Ejercicio:
Resume en forma de lista el párrafo del fragmento sobre la credulidad que empieza por «Hace poco visitamos», sin perder sus datos principales.

Texto de referencia:

· · ·

Pero no es solo en estos programas vergonzantes de la televisión más cutre donde se palpa la tonta credulidad de nuestra especie. El fenómeno está profundamente arraigado. Solo hay que ver las tonterías mágico-religiosas que pululan en las redes sociales, ese gusto pueril y nauseabundo por publicar imágenes de ángeles y santos donde te prometen sin ningún empacho toda suerte de bondades en los próximos días pero solo si comentas “amén” y las compartes en tu muro de Facebook. A veces incluso llegan a amenazar veladamente con alguna desgracia si no te prestas a seguir el juego. Es muy deprimente ver cómo personas formadas y aparentemente cuerdas se te presentan de pronto sumergidas en ese lodazal de superstición y santería bobalicona. Y en la vida real también ocurre, solo hay que ver a toda esa gente siempre  dispuesta a leer la penosa predicción semanal de su horóscopo, o comprar esa pulsera milagrosa que evita la artritis gracias a su inagotable magnetismo, o colgarse al cuello la piedrita mágica que le venderá cualquier cantamañanas y que concentrará toda la energía positiva del universo precisamente debajo de su papada. No tenemos remedio.

Hace poco visitamos a la hija de unos amigos, que ha sido madre recientemente, y el niño, después de mamar, tuvo un poco de hipo. Sin dudarlo un momento, la mamá fue a buscar una pelusita que tenía guardada para este fin y la puso sobre la frente del infante para que desapareciera el hipo. Sin ningún reparo, con la naturalidad de quien pone una tirita. O sea, parió a su hijo en un centro hospitalario con las más modernas tecnologías, complementa su alimentación con productos de estudiadísima formulación, tiene a su disposición a los mejores doctores, puede incluso documentarse fácilmente de todos los aspectos relativos a su maternidad en cientos de blogs y foros, pero cuando el nene tiene hipo recurre a esa estúpida creencia chotuna y le pone una pelusita en la frente. Después, cuando el hipo pasa –porque pasa con pelusita o sin ella– guarda de nuevo la pelusita convencida una vez más de su innegable efectividad.

· · ·

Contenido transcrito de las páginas
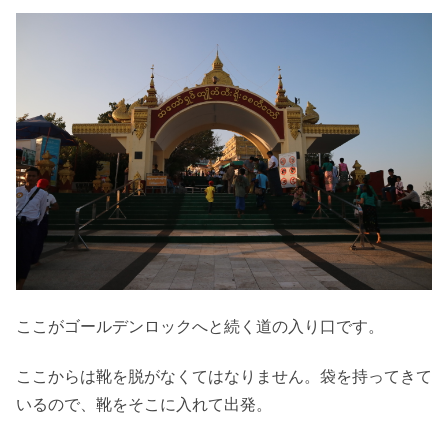
ここがゴールデンロックへと続く道の入り口です。
ここからは靴を脱がなくてはなりません。袋を持ってきて
いるので、靴をそこに入れて出発。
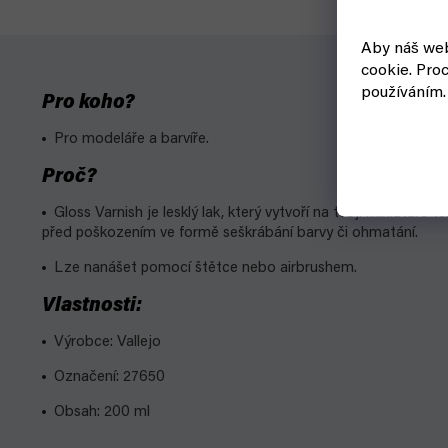
Aby náš web
cookie.
Proc
používáním.
Pro koho?
Pro modeláře a barvíře.
Proč?
Gloss Varnish je lesklý lak, který vytvoří na tvojí miniatuře
před poškozením ve formě seškrábání barvy či ohmatání.
Lze nanášet pomocí štětce nebo airbrushem.
Vlastnosti:
Výrobce: Vallejo
Označení: 27650
Obsah: 200 ml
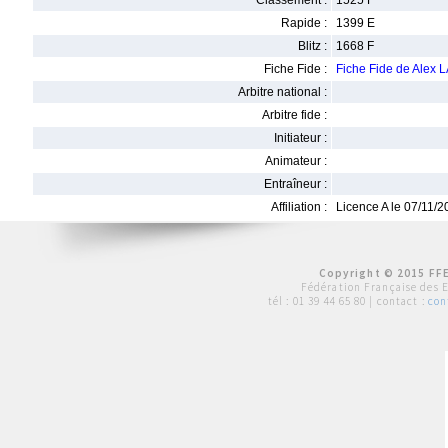
Classement :
1525 F
Rapide :
1399 E
Blitz :
1668 F
Fiche Fide :
Fiche Fide de Alex
Arbitre national :
Arbitre fide :
Initiateur :
Animateur :
Entraîneur :
Affiliation :
Licence A le 07/11/
Copyright © 2015 FFE
Fédération Française des 
tél :
01 39 44 65 80
| contact :
con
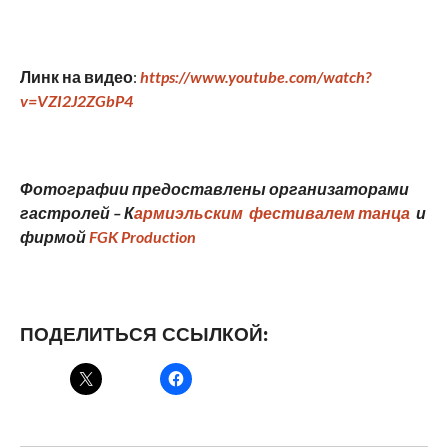
Линк на видео
:
https
://
www
.
youtube
.
com
/
watch
?
v
=
VZI
2
J
2
ZGbP
4
Фотографии предоставлены организаторами
гастролей – К
армиэльским фестивалем танца
и
фирмой
FGK
Production
ПОДЕЛИТЬСЯ ССЫЛКОЙ:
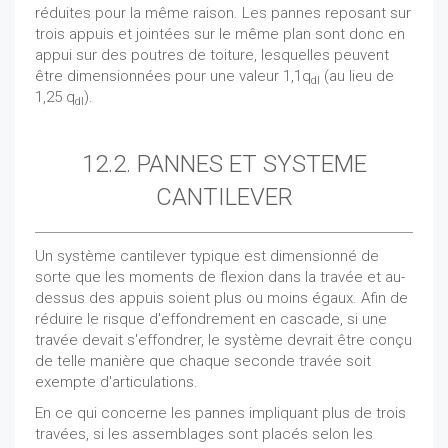
réduites pour la même raison. Les pannes reposant sur
trois appuis et jointées sur le même plan sont donc en
appui sur des poutres de toiture, lesquelles peuvent
être dimensionnées pour une valeur 1,1q
(au lieu de
dl
1,25 q
).
dl
12.2. PANNES ET SYSTEME
CANTILEVER
Un système cantilever typique est dimensionné de
sorte que les moments de flexion dans la travée et au-
dessus des appuis soient plus ou moins égaux. Afin de
réduire le risque d'effondrement en cascade, si une
travée devait s'effondrer, le système devrait être conçu
de telle manière que chaque seconde travée soit
exempte d'articulations.
En ce qui concerne les pannes impliquant plus de trois
travées, si les assemblages sont placés selon les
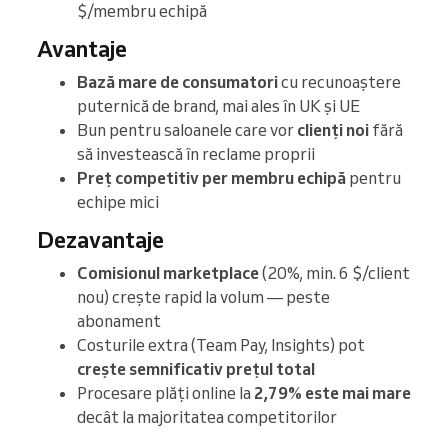
$/membru echipă
Avantaje
Bază mare de consumatori
cu recunoaștere
puternică de brand, mai ales în UK și UE
Bun pentru saloanele care vor
clienți noi
fără
să investească în reclame proprii
Preț competitiv per membru echipă
pentru
echipe mici
Dezavantaje
Comisionul marketplace
(20%, min. 6 $/client
nou) crește rapid la volum — peste
abonament
Costurile extra (Team Pay, Insights) pot
crește semnificativ prețul total
Procesare plăți online la
2,79% este mai mare
decât la majoritatea competitorilor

· · ·

Solución desarrollada:
- En una visita a la hija de unos amigos, madre reciente, su bebé tuvo hipo después de mamar.
- La madre le puso en la frente una pelusita que guardaba para eso, con total naturalidad.
- Aun así, dio a luz en un hospital con tecnología moderna y complementa la alimentación del niño con productos de formulación muy estudiada. Además, cuenta con los mejores médicos y puede informarse en cientos de blogs y foros.
- Cuando el hipo pasa, cosa que ocurre con pelusita o sin ella, vuelve a guardarla convencida de que funciona.